*** Opening Extract ***

Tuesday, November 27, 2007

On writer's block, blogs and 'dumbocracy of news'

Married, with a day job. That could perhaps be, practically speaking, an alternative definition of a writer's block. If you throw kids into the equation, the situation could be far worse for a writer. That's the recipe for a guaranteed dry spell.

Laugh, laugh. But I cannot take much credit for this observation. I thought of it after reading this snippet in Outlook. Here it goes:
Nalini Jones, author of debut short story collection What You Call Winter, recounted her meeting with Ruth Prawer Jhabvala. "How can you write?" Jhabvala asked Jones, who has a double writer’s handicap: married, with a day job. "I could because I was in India," Jhabvala went on to add. "Over there we have servants to do everything."

Next topic. Blogs. Tehelka's Shoma Chaudhury (I admire hers and Tarun Tejpal's writings in Tehelka) thinks that 'blogs are totally overrated'. Why? Becuase they lack rigour (True in most cases). And in an interview with the famous journalist and editor Tina Brown, she almost makes her agree. Brown personally does not like to blog because it does not bring her any moolah. However, she has her eyes fixed on the cyberspace as her next El Dorado. She says:

That’s what the DNA of my website will be. Rigour. I don’t want any more spouting of sloppy opinions. I don’t have the time. ABC just fired 75 TV journalists and hired 75 bloggers instead, responsible only to themselves. It’s insane to do that to your brand. This is just the exuberance of a new medium. No one wants to look uncool, but who’s reading it? People keep asking me to blog, but I’m not going to lower my standards, and why would I write for nothing? Haven’t done that since childhood.

*** Closing Extract ***

■ Work order A ■
Answer these from the blog post above, one line each:
(i) Who wrote the debut short story collection What You Call Winter?
(ii) Which quality does Shoma Chaudhury say blogs lack?
(iii) How many TV journalists does Tina Brown say ABC fired?
■ Work order B ■
According to the blog post, how was Ruth Prawer Jhabvala able to write? Answer in one to three sentences.
■ Work order C ■
Carry on writing the blog post on writer's block, blogs and the "dumbocracy of news," starting after its last sentence.

*** Opening Given entries ***

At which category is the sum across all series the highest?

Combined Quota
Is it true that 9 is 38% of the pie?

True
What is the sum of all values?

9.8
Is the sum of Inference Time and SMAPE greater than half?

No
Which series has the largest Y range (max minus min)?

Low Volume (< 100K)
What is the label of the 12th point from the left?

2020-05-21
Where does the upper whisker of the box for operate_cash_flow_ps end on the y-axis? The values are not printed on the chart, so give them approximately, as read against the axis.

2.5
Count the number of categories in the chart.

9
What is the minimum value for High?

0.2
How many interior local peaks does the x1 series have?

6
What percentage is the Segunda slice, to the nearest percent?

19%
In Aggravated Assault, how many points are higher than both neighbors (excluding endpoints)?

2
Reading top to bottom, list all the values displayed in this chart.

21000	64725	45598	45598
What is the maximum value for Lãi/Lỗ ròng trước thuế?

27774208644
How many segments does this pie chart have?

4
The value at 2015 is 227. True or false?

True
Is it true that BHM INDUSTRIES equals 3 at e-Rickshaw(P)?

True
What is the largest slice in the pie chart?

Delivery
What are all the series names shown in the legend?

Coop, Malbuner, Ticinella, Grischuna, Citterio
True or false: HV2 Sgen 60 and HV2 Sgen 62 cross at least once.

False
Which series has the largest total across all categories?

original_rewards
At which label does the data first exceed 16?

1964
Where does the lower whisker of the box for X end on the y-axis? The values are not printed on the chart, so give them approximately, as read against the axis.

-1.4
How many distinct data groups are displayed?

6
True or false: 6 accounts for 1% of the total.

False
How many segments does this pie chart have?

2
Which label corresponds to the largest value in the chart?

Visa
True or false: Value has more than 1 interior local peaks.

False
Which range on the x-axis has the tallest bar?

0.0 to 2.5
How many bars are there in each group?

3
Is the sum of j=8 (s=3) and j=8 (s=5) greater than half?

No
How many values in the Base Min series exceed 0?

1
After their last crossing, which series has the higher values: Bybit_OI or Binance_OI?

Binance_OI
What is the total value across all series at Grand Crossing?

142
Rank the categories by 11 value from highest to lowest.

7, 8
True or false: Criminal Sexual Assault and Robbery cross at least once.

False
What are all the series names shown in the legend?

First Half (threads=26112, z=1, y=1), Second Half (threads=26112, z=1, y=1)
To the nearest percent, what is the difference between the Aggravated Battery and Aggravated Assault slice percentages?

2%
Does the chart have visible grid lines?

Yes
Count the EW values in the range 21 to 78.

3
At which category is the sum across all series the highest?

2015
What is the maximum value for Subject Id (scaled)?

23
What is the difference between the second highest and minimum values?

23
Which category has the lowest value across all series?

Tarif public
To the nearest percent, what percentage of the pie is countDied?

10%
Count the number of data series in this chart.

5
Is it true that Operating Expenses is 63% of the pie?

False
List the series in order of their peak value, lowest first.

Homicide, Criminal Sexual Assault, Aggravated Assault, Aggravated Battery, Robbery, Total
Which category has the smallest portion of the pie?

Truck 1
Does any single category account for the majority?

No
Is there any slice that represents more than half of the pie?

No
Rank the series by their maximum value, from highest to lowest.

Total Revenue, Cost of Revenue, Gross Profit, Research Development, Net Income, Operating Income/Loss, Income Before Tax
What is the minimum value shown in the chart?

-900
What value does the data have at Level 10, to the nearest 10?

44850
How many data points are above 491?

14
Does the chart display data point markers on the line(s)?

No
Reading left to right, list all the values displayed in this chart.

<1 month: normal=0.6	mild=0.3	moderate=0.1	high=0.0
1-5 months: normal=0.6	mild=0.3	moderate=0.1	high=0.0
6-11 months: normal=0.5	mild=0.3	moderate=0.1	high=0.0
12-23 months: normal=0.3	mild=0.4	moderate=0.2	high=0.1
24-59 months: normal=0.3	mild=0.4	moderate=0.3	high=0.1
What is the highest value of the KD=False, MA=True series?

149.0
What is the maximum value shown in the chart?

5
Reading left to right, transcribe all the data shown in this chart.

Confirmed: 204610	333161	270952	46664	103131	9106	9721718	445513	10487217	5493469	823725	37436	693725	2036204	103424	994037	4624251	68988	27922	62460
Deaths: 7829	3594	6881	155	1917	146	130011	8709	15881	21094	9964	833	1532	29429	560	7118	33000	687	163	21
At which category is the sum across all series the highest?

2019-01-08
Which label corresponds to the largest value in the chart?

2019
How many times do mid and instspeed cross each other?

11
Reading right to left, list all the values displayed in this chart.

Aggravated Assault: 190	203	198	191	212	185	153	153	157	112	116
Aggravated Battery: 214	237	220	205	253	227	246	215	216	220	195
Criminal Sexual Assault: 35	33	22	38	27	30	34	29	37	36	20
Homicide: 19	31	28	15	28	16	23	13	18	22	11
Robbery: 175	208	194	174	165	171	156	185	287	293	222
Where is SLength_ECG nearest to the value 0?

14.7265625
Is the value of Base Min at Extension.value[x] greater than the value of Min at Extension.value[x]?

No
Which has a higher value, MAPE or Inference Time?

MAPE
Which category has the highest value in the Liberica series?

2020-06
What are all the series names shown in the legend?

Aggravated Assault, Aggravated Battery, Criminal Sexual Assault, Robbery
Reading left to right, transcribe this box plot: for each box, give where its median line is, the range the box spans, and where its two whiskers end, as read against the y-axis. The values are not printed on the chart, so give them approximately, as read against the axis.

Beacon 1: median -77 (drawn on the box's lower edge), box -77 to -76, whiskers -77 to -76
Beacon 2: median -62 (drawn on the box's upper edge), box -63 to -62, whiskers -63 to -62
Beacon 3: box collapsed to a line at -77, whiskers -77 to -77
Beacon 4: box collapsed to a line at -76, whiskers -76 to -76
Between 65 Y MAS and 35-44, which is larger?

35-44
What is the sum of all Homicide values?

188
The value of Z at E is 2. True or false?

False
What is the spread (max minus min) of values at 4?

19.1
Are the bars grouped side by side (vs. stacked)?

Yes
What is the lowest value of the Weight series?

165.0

*** Closing Given entries ***

■ Answer area A ■
(i) Nalini Jones
(ii) Rigour
(iii) 75

■ Answer area B ■
Jhabvala said she could write because she was in India. There, she explained, servants did everything.

■ Answer area C ■
The Tina Brown interview is excellent in which she talks about the dumbocracy of news.

By the way, did you read that news that Facebook has tied up with ABC News and Facebook members can track US politics with those '75 bloggers' recruited by ABC?

Sounds interesting? Here's Wired's take on this development:

ABC News said today it signed a deal with Facebook, which, as far as we can tell, basically entails ABC News-branded election forums where Facebook users can vent discuss politics. ABC News reports from the campaign trail will also be folded into Facebook's U.S. Politics application.

Although financial details weren't disclosed, we can't help but wonder how much cash ABC News spent to get into Facebook's exclusive club -- the arrangement sounds suspiciously similar to deals signed with AOL and Yahoo back in 1999, when dot-com startups spent millions of dollars for real estate on the portal sites. And occasionally went bankrupt in the process.

2 comments:

Read@Peace said...

Shoma Chaudhury's obviously reading the wrong blogs. There's so much good stuff in India alone. And yes, Tina Brown proves money talks when it comes to writing. But we knew that about so many so called 'writers' anyways.

Unknown said...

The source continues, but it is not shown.